Paula Murphy: First Laps at Indy

A fearless pioneer and a versatile and gifted driver, Paula Murphy was the first woman to pilot a jet car to a Bonneville Salt Flats speed record, the first woman to secure an NHRA Funny Car license, and much more. The following is an excerpt from The Fastest Woman on Wheels: The Life of Paula Murphy.
Paula Murphy scored another first on November 11, 1963.
Positioned as a tire test season for Granatelli’s new dual-overhead cam supercharged V8-powered, STP-badged Studebaker Novi, Murphy was cleared to make three medium-paced laps around the iconic speedway, becoming the first woman to ever pilot a race car around the facility at speed.
“Andy showed a lot of faith in my abilities,” Murphy said. “And I had all the trust in the world in him.

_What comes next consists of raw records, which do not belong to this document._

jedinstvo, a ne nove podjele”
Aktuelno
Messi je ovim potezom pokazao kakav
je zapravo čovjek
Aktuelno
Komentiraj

He told me where to show up and what time to be there, and I went to work.”
Granatelli had many nicknames throughout his storied career including “Mr. 500” and Sports Illustrated writer Bob Ottum’s moniker, “the roundest known automotive pixie.” Donald Davidson said Granatelli was “without a doubt, one of the most dominant and iconic personalities in the history of Indianapolis Motor Speedway.” Granatelli and the STP brand were known for having the juice to get things done. And get it done they did.
In an article for STP-sponsored Auto Racing Magazine titled, “Paula Murphy—As I See Her,” Granatelli wrote:
[In] less than an hour, I had persuaded the tire test crew, who had the privilege of the track, and Al Bloemker and Tony Hulman and Clarence Cagle, who really run the place, plus about a half dozen other people, that Paula should get a shot at immortality by driving an STP Novi, of all the impossible things, around the Indianapolis brickyard.
It wasn’t easy. The only other gal, within memory of man, to even tour the track at the wheel of a car was the late, great Amelia Earhart. Women, you know, aren’t allowed in the pits, in Gasoline Alley or within a country mile of running a race car—let alone in the cockpit, out there hot lapping.
“They knew I would be the first . . . it almost took special dispensation from the Pope to allow me to do that,” Murphy recalled. “What, a woman drive at Indy?”

The experience did not come without the prerequisite public relations preening and some performance restrictions on Granatelli’s Novi-powered Studebaker, a car described by writer Deke Houlgate as, “that terrible, snarly, wall-banging Novi, the car that made the STP logo something special.”
“They had me putting on lipstick and patting my hair and giving everyone goo-goo eyes for all the cameras,” Murphy recalled. “[STP] told me to do it because they thought it would be cute, and I was like ‘Oh, boy.’ But I did what I was asked to do.”
In a 1970 article for Hot Rod Magazine, Murphy noted: “The throttle was locked, and I was restricted to 100 mph and only three laps.”
“One of [Granatelli’s] brothers said, ‘Oh, she’ll never be able to shift that car,’’’ Murphy recalled.
Murphy took it as a challenge.
“The shifter was between my legs, and I thought, ‘I can do that,’” Murphy said. “They pushed me out and off I went. I got around Turns One and Two, and I was heading down the back straight and thought, ‘Now, it’s time to shift,’ so I took both hands off the steering wheel and took both hands and pulled the shifter down and off I went . . . it was simple and I could have gone around that track a few more times than they allowed me because it was so fun.”
Despite the thrill of making a few laps, Murphy was definitive in her responses to media questions about eventually racing in the Indianapolis 500: a resounding no. And she remained resolute in her decision years later when she returned to the speedway to drive the pace car. When New York Times reporter Phil Pash asked her about possibly being the first woman to race in the 500, Paula confessed, “It won’t be me. Because I’m not that crazy about driving open wheel cars. I don’t mind if I am the only one on the track, but if there are going to be other cars out there with me, I want fenders and roofs and things like that. Maybe that’s the stock car racer in me talking.”

The hesitancy was reinforced in the years following her solo runs around the famed track.
“I did do the laps at Indy, but there is no way you could have gotten me in one to race,” Murphy said. “I didn’t want anything to do with open wheel cars. The first year I went to Indy was in 1955 when [Bill] Vukovich was killed. I went back in 1964, and that’s when [Eddie] Sachs and Dave McDonald were killed.”
Part of the equation that wasn’t talked about much was where she felt more welcome. Murphy noted in Speed and Supercar magazine that, “there’s a little more resentment against a girl driving open cockpit cars around the ovals than there is in drag racing.” For Murphy, it would be a future of reaction times and straight-line speed.